L’équation est simple : il manque 400 salles de classe dans le premier degré pour scolariser les enfants de l’île et la préfecture dispose de 6 millions d’euros environ. Pour Seymour Morsy, la solution mathématique est le modulaire. La seule inconnue, c’est la volonté des maires. Ils étaient donc conviés à une réunion d’information.
La préfecture avait invité l’ensemble des maires de l’île au collège K3. Ce dernier, ouvert à la dernière rentrée scolaire, a la particularité comme son prédécesseur K3 d’être entièrement modulaire (bâtiments provisoires). Et pour le préfet, c’est «la» solution au problème de manque de classes dans le premier degré.
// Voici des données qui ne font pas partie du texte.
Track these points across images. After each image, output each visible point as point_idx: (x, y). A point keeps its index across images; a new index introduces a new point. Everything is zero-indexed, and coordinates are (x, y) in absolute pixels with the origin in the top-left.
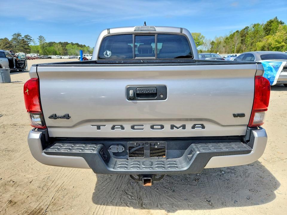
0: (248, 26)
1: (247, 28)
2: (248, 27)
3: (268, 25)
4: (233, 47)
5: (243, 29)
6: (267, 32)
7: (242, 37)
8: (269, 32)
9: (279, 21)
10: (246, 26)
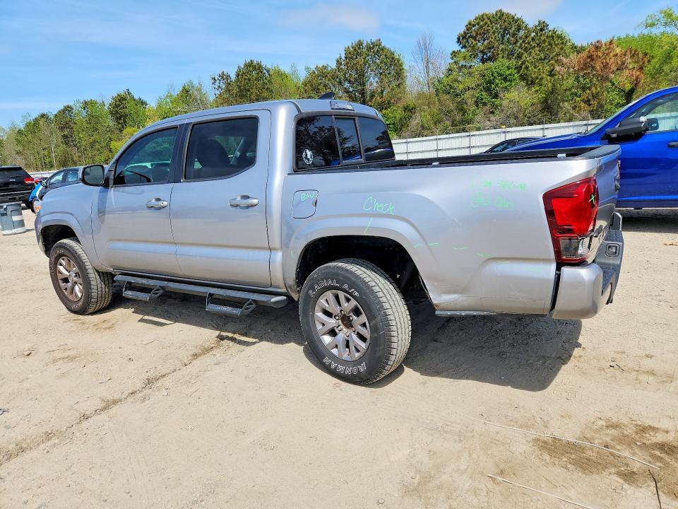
0: (71, 104)
1: (68, 109)
2: (71, 108)
3: (117, 106)
4: (46, 153)
5: (60, 112)
6: (120, 119)
7: (62, 129)
8: (125, 122)
9: (136, 97)
10: (66, 104)
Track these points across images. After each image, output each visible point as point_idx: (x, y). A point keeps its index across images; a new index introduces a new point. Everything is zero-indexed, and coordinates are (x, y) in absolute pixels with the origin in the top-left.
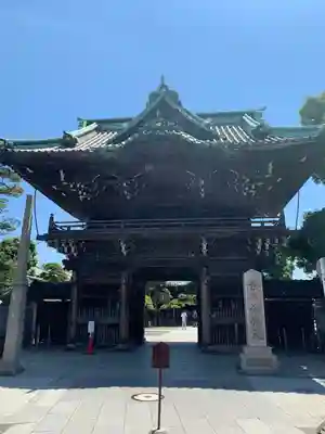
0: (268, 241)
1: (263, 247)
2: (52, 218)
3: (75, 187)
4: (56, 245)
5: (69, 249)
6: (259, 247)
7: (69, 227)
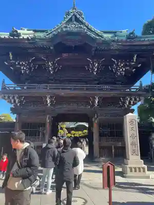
0: (133, 99)
1: (130, 103)
2: (4, 82)
3: (19, 64)
4: (6, 98)
5: (15, 101)
6: (127, 103)
7: (15, 88)
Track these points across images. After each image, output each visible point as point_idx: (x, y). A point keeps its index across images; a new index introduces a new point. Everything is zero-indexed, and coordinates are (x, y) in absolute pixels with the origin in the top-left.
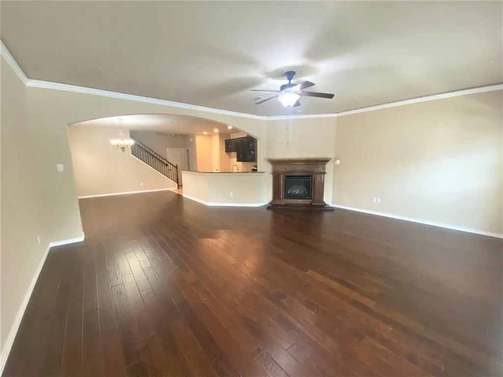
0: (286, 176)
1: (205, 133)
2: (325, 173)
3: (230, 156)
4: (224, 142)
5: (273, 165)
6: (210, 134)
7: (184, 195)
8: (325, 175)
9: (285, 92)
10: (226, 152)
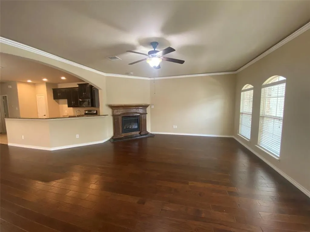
0: (122, 117)
1: (29, 81)
2: (147, 113)
3: (58, 103)
4: (52, 91)
5: (112, 109)
6: (35, 82)
7: (9, 144)
8: (147, 115)
9: (152, 56)
10: (54, 99)
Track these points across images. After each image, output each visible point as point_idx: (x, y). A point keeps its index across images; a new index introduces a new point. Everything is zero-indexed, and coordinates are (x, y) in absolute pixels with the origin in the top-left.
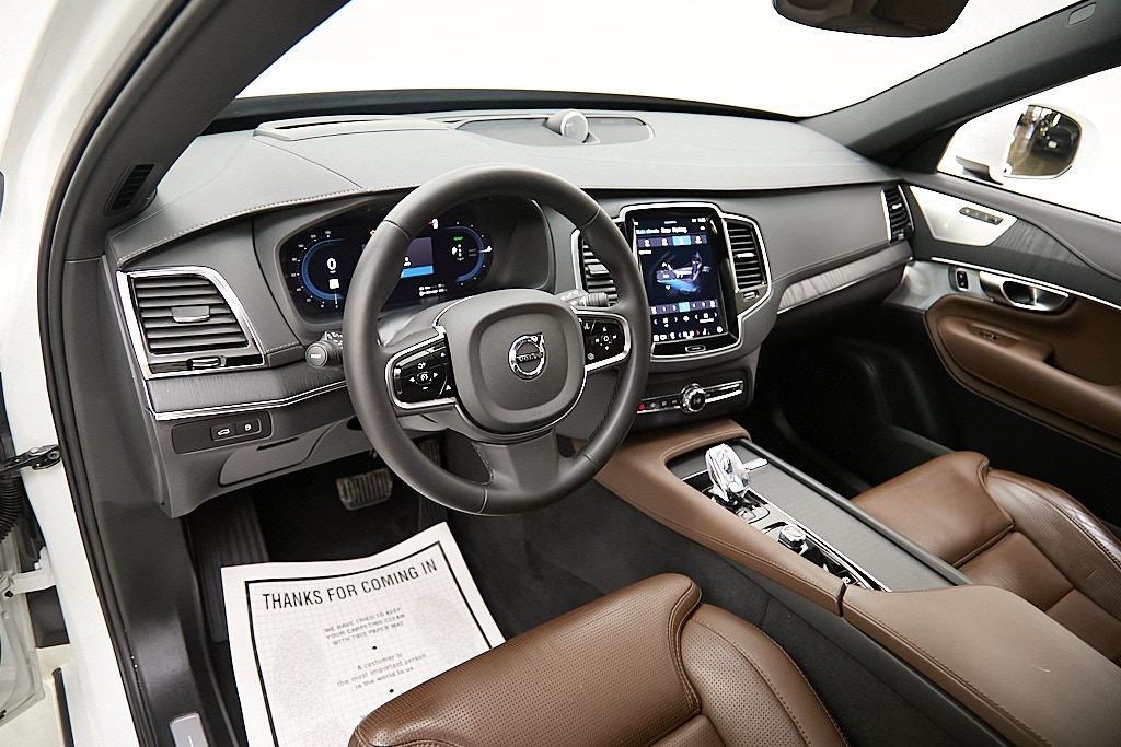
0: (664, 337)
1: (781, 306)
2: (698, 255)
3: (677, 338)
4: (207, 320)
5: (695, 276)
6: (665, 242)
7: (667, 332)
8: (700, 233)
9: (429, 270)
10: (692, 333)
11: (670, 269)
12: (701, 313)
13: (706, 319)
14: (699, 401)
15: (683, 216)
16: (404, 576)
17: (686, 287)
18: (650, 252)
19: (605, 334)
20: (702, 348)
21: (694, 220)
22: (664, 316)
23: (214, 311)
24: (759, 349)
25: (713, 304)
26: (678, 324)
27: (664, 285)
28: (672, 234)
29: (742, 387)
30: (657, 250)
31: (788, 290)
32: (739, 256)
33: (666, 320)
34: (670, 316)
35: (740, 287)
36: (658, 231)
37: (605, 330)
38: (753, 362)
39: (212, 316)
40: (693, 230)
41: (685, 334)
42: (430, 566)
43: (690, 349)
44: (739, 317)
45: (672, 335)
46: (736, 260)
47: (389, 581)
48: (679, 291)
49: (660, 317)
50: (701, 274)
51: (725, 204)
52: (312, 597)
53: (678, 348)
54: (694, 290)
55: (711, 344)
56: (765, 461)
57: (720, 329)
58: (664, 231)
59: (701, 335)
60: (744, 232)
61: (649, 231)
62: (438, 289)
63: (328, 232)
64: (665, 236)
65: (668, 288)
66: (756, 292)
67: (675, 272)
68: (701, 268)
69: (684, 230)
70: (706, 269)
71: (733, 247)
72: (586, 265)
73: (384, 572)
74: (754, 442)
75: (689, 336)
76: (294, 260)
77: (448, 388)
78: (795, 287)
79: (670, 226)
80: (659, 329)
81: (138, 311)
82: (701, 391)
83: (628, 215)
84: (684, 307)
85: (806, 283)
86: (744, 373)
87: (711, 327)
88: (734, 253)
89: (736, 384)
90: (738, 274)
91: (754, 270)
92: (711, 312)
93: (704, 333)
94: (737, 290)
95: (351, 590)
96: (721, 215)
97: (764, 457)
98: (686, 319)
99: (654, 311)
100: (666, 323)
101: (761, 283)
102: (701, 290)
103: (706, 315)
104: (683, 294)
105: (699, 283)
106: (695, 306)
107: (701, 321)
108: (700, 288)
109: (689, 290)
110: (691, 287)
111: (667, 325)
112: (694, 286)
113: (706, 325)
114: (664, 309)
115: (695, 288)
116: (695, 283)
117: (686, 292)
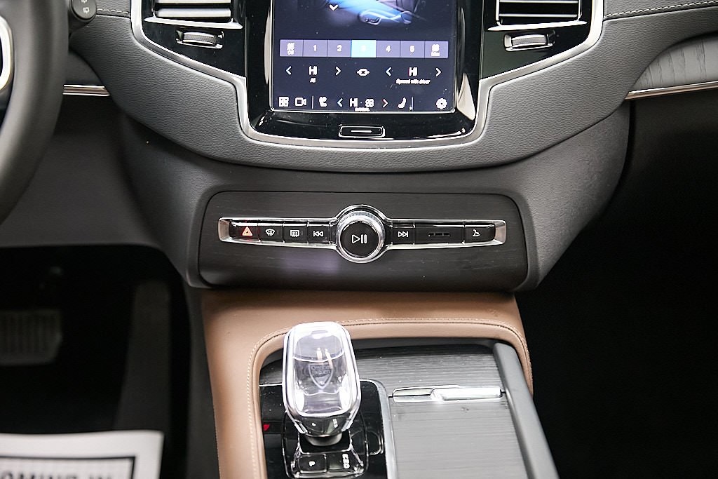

« J’ai été accueilli à mon arrivée à Mayotte par une crise portant sur les rythmes scolaires, mais plus précisément liée à l’éducation puisqu’il manque 400 salles de classes, je me devais d’apporter une solution, là voilà», posait Seymour Morsy dans son style de boxeur américain. Beaucoup d’élus s’étaient déplacés, une quinzaine. Toutes les communes n’étaient pas représentées.
Au préalable, Sylvie Especier, la sous-préfète en charge de la Cohésion sociale et la Jeunesse a entrepris un tour des communes, «sauf une», pour lister avec elles l’existant, «plusieurs classes ne sont pas ouvertes uniquement faute de passage de la commission de sécurité», mais aussi les capacités en matière de foncier, « certaines communes en ont et sur une surface plane, pour d’autres, cela sera plus difficile », expliquait-elle.
« Ça l’fait pas ! »
Le modulaire à Mayotte, « ça le fait pas ! », tentait d’expliquer en substance Bacar Ali Boto, 1er adjoint au maire de Mamoudzou, « ça n’est pas dans la culture », qui invoquait les matériaux « notamment le bois synonyme de précarité ». Signalons que le même argument avait été avancé lors de la conception de l’aéroport que tout le monde s’approprie pourtant. Le préfet faisait remarquer que si la population n’aime pas le modulaire, elle apprécie encore moins la déscolarisation de ses enfants faute de place, « nous sommes dans l’urgence ».
La question de la durée de vie de ces structures modulaires était posée : « les établissements les plus anciens comme K2 datent d’il y a deux ans, et sont comme neufs s’ils sont bien entretenus », répondait Alain Pradalet, principal du collège, qui entrait dans les détails, « il faut changer fenêtres et poignées de porte au fur et à mesure ». Une durée de vie de 10 ans était avancée. Il faudra donc prévoir le moyen terme comme le soulignait Bacar Ali Boto.
Le financement des chantiers de modulaires et de la rénovation de l’existant sera assuré par l’enveloppe résiduelle du SMIAM (Syndicat en charge des constructions scolaires, dissous ce 1er novembre), « soit 5,7 millions d’euros, auxquels 2 millions d’euros peuvent se rajouter, et je peux faire mieux ! », avance le préfet aux maires. En gros, si la demande est là, il se charge du commercial…
Des classes pour la prochaine rentrée scolaire
La visite de K3 se poursuit, certains maires se disent intéressés, Said Omar Oili, président de l’association des maires, aurait même déjà délibéré en faveur modulaire, d’autres restent sceptiques sur la durée de vie du bâtiment, avançant d’autres contraintes, « il faut obligatoirement du foncier dans l’enceinte de l’établissement, ce que nous n’avons pas », explique le maire de Bandraboua qui compte faire libérer des terrains l’année prochaine.
A Ouangani, on est pleinement favorable, et le maire s’interroge sur la marche à suivre : « le préfet doit donner les derniers arbitrages, puis je contacterai chaque commune pour annoncer les possibilités, vous pourrez ensuite délibérer », annonce Sylvie Especier. Les communes non dotées le seront en 2015, assure-t-elle. Les classes peuvent être opérationnelles à la rentrée prochaine dès que la commune aura délibéré.
Pour ne pas avoir à rattraper dans l’urgence d’autres situations, le représentant de l’Etat annonçait que toute construction sera accompagnée d’une cantine et de sanitaires en dur. « Et une salle de sieste ? », « et les gardes d’enfants en rythmes scolaires ? », réclamaient les élus.
C’est un des problèmes du territoire où l’on attend des infrastructures fraîchement sorties de terre, quand en Bretagne les enseignants regroupent les enfants pour la sieste sur des tapis posés dans une salle de classe. Des situations complexes s’entremêlent sans qu’on parviennent à les solutionner, « Aidez-moi à prendre la pelote de laine par un fil », suppliait le préfet.
Le maire de Ouangani avait décidé de jouer les bons élèves en signalant sa volonté de délibérer rapidement, et rajoutait à l’intention du préfet, « c’est la première fois que nous avons affaire à quelqu’un qui veut construire l’éducation de cette île ».